Task to complete —
Reproduce the lines below word for word, leaving out the pictures.

───── Data segment

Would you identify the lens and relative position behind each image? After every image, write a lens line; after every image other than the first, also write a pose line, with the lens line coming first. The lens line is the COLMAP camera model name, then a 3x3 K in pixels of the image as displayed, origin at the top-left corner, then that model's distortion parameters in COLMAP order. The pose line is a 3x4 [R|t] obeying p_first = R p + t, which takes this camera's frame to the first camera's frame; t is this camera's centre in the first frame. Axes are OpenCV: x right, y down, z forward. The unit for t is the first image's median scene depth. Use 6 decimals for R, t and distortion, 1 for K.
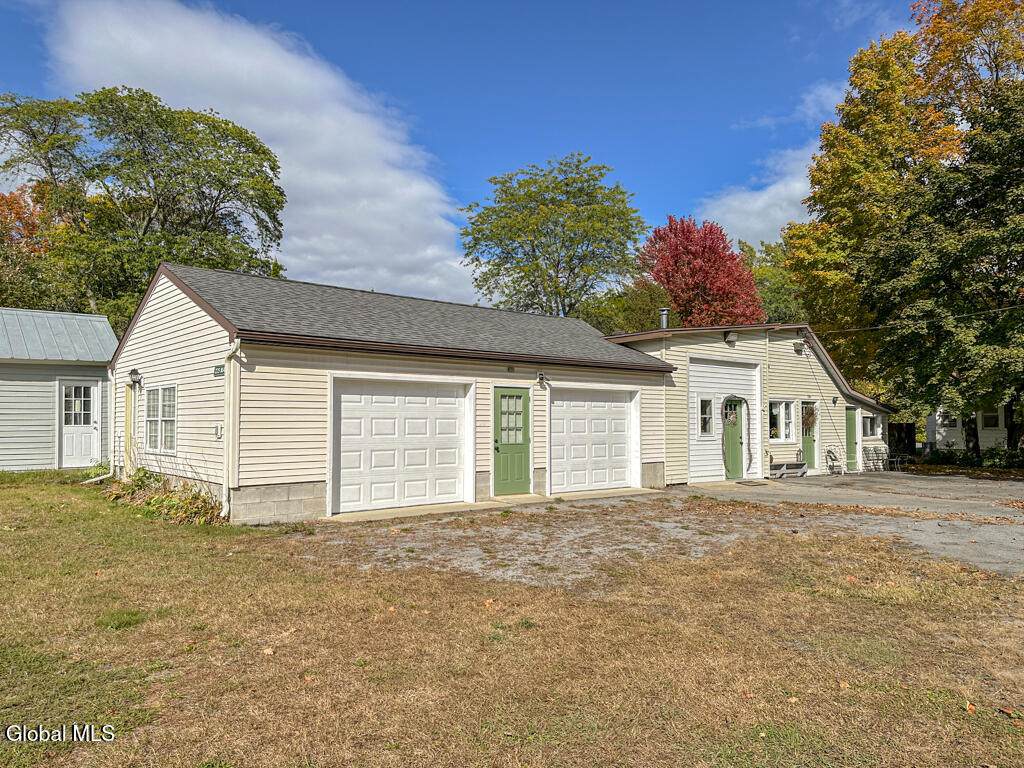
lens RADIAL K [[720.9, 0, 515.8], [0, 720.9, 402.4], [0, 0, 1]] dist [0.073842, -0.076865]
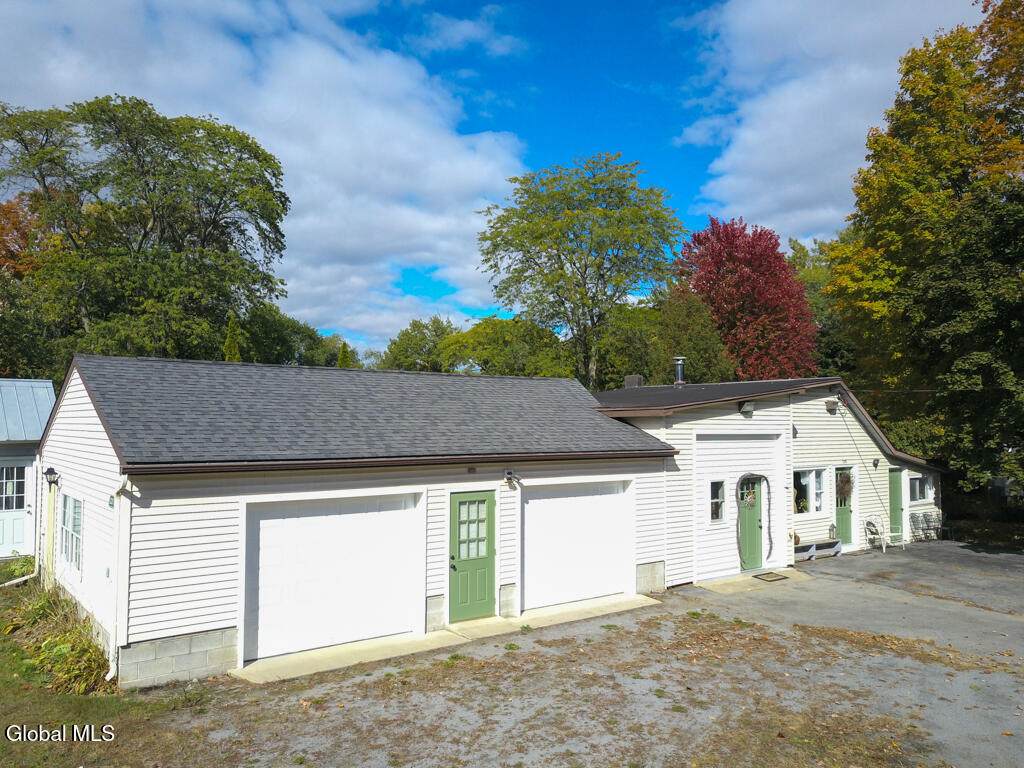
lens RADIAL K [[778.9, 0, 514.1], [0, 778.9, 395.1], [0, 0, 1]] dist [0.018981, -0.007371]
pose [[0.998734, 0.001345, -0.050277, 0.066072], [-0.001737, 0.999968, -0.007763, -0.095043], [0.050265, 0.007840, 0.998705, 0.057886]]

──────────

Response below —
Would you identify the lens and relative position behind each image? After every image, write a lens line; after every image other than the first, also write a pose line, with the lens line coming first. The lens line is the COLMAP camera model name, then a 3x3 K in pixels of the image as displayed, origin at the top-left corner, then that model's distortion parameters in COLMAP order. The pose line is a 3x4 [R|t] obeying p_first = R p + t, which takes this camera's frame to the first camera's frame; t is this camera's centre in the first frame. Axes are OpenCV: x right, y down, z forward. The unit for t is the first image's median scene depth. Use 6 decimals for R, t and distortion, 1 for K.
lens RADIAL K [[720.9, 0, 515.8], [0, 720.9, 402.4], [0, 0, 1]] dist [0.073842, -0.076865]
lens RADIAL K [[778.9, 0, 514.1], [0, 778.9, 395.1], [0, 0, 1]] dist [0.018981, -0.007371]
pose [[0.998734, 0.001345, -0.050277, 0.066072], [-0.001737, 0.999968, -0.007763, -0.095043], [0.050265, 0.007840, 0.998705, 0.057886]]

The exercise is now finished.